Perception is Reality. On the construction of Reality and Virtual Worlds.
7 October 2017 - 7 January 2018
Frankfurter Kunstverein, Frankfurt am Main, DE
“The Garden Room” is an installation by Hans Op de Beeck (*1969) especially produced for the exhibition – an immersive space that transports the viewer into a fictive parallel world by entirely analogue means. Op de Beeck produces a room in a room, a lifelike world crafted in monochrome grey. An artificial water basin, plants, divans, and figures are all on view. The basin defines the space; its water has frozen into a glassy, black, reflective surface. The objects and figures in the installation are true-to-life reconstructions, precise reproductions of real existing things and life forms. Yet immobile, everything living seems frozen and lifeless, everything opaque and grey. The light here casts no shadows. The room’s grey recalls the graphite of a pencil: the draughtsman’s tool for spellbinding reality to a piece of paper.

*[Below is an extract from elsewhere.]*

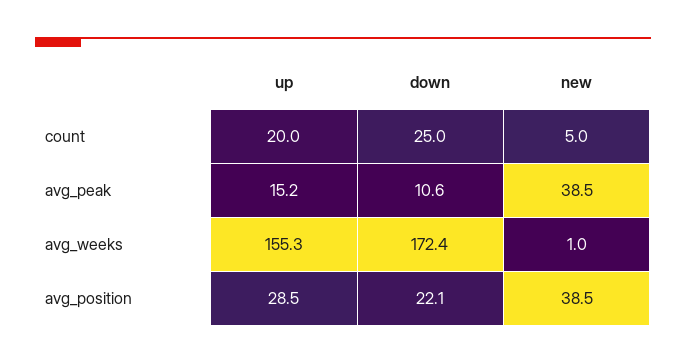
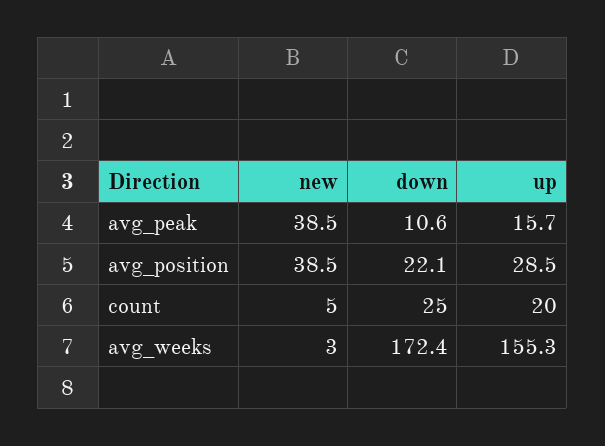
up, avg_peak: 15.2 -> 15.7
new, avg_weeks: 1 -> 3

Op de Beeck transports the viewer into a virtual reality, a parallel world. His environments, however, are hardly reconstructions of reality, but rather representations of interior associative worlds, where the visitors move around the frozen figures. One could speak of an animated still life, an image where work and viewer become one, occupying the same unit of time for the duration of the encounter. The artist devitalizes both image and figure. They are colourless shells frozen in a seemingly lively movement. Mirrored walls expand the real space into a constructed infinity. With everything else poised in sculptural rigidity, it is only the viewer who navigates this “hortus conclusus” as if through a condensed space of memory.

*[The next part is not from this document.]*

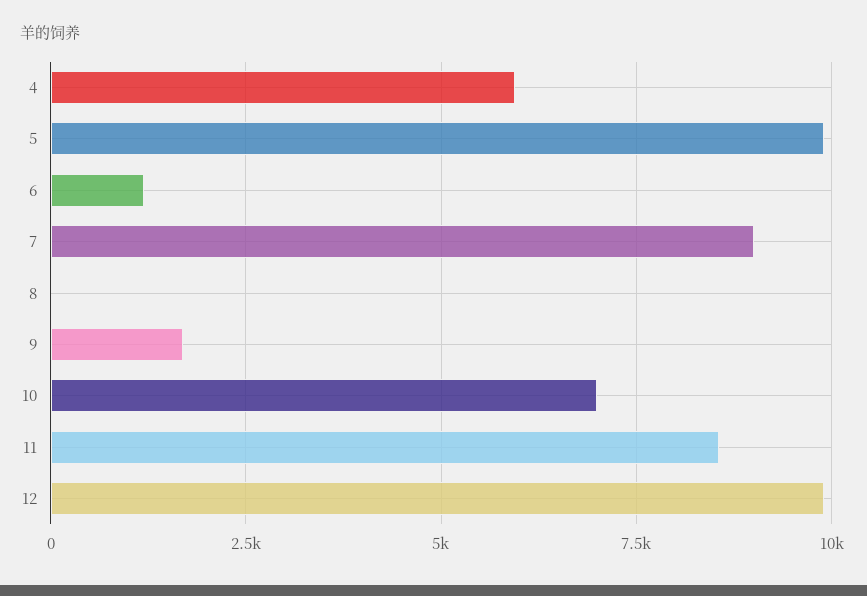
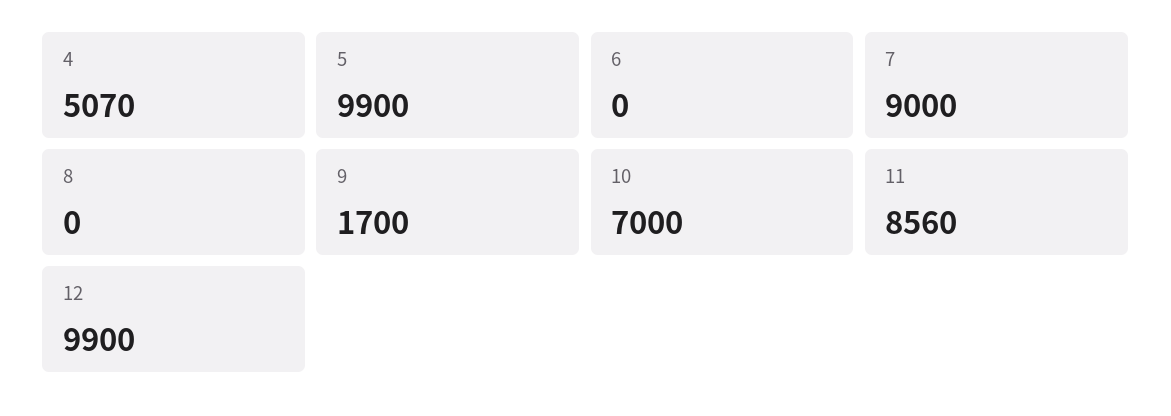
4: 6000 -> 5070
6: 1250 -> 0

The artist brings to life an artificial, immersive space all without the use of VR technology. The objects are three-dimensional still lifes whose motifs are both the absence of time and the way it stands still. The viewer impinges on this world and breaks the illusion through their reflections in the mirrors. In this artificial illusion, the viewer’s physical body encounters the frozen materiality of the sculptures. Life and timelessness confront each other in a three-dimensional backdrop for memories and dreams. Op de Beeck’s sculptures and installations are landscapes you can enter, artificial backdrops for an encounter where the viewer moves as though in a timeless photograph or drawing.